## THE RECORDS:
* Start *

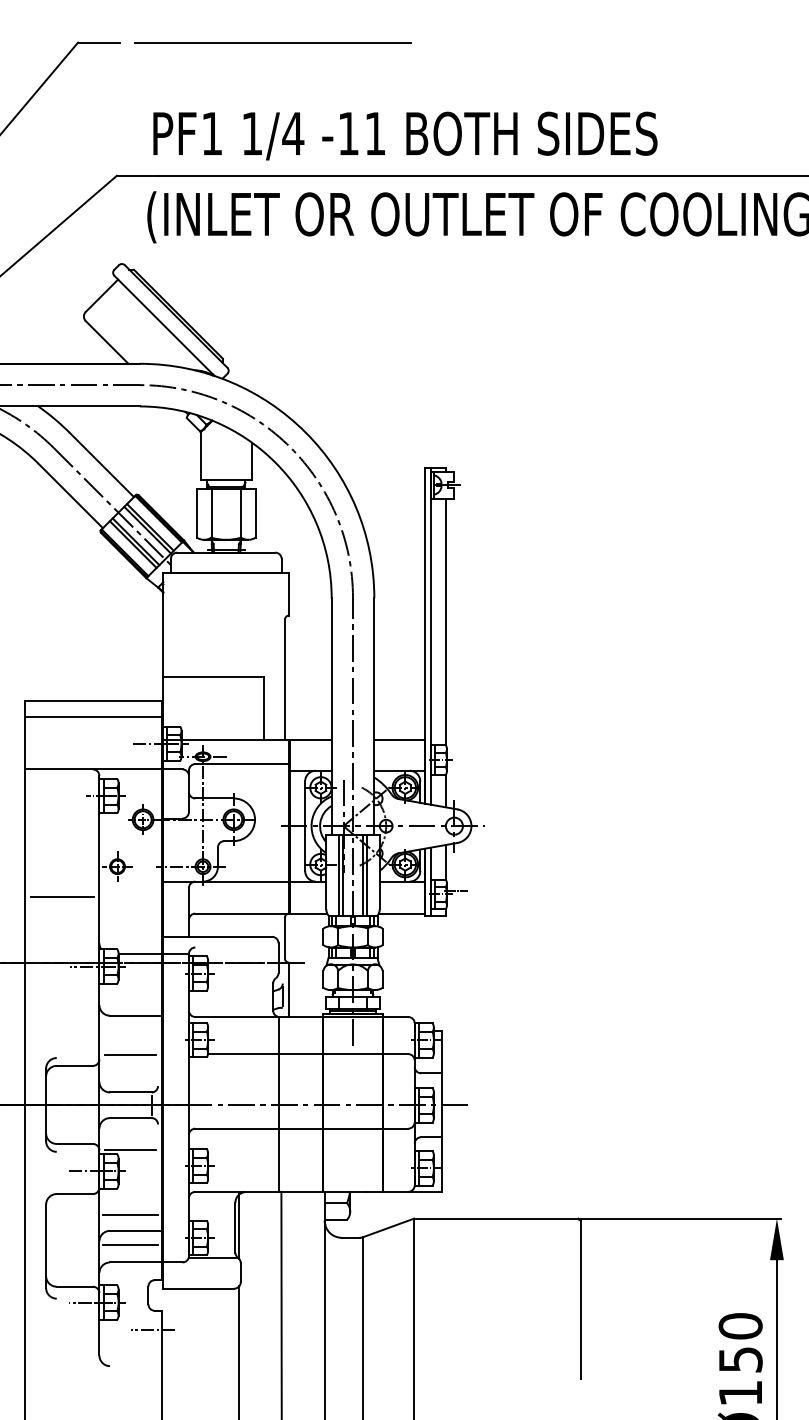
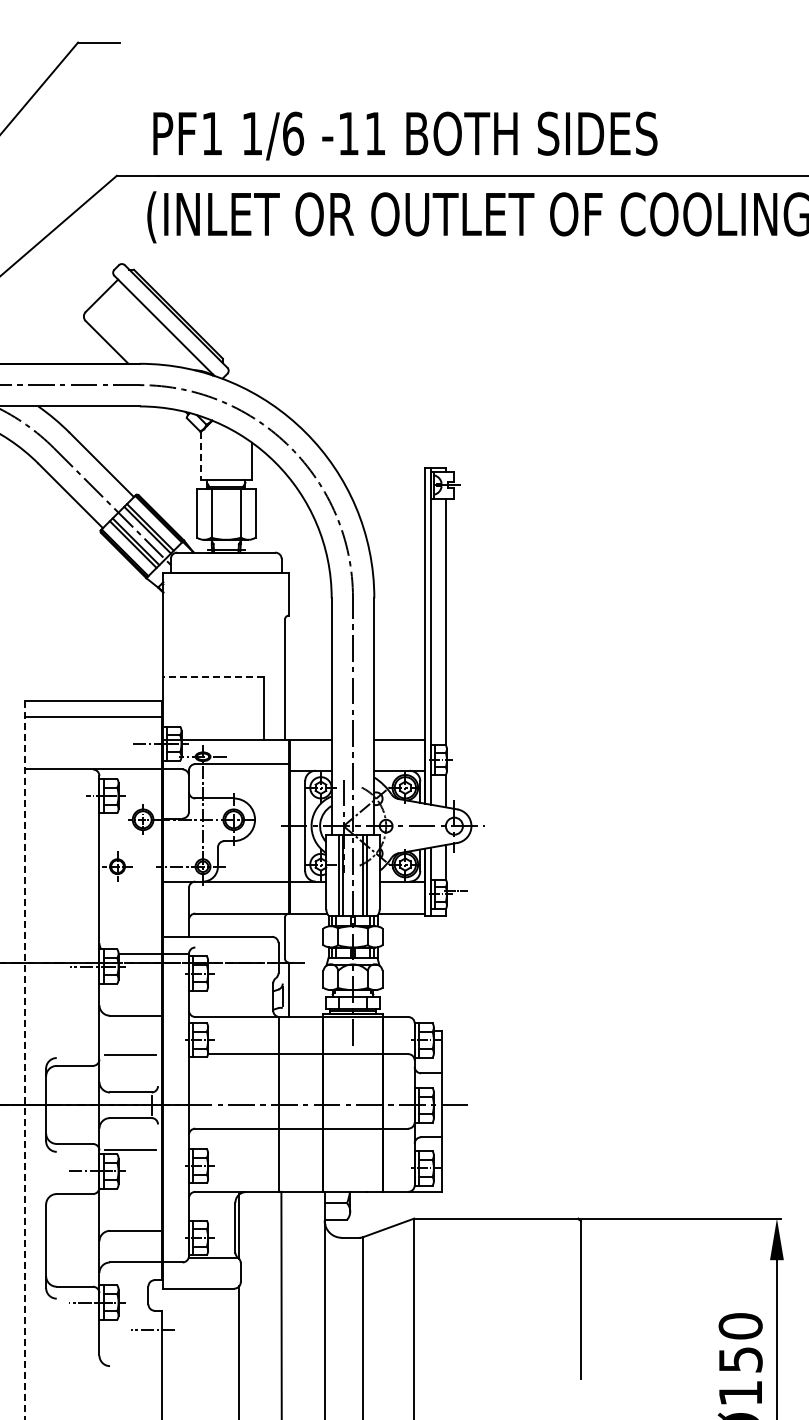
line at (272, 42): present -> none
text at (293, 133): 1/4 -> 1/6
line at (200, 456): solid -> dashed
line at (212, 676): solid -> dashed
line at (62, 897): present -> none
line at (24, 1060): solid -> dashed
line at (130, 1214): present -> none
line at (130, 1244): present -> none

* End *

Count the lines in the listing above that contain the word "dashed". Reply with the number alone.

3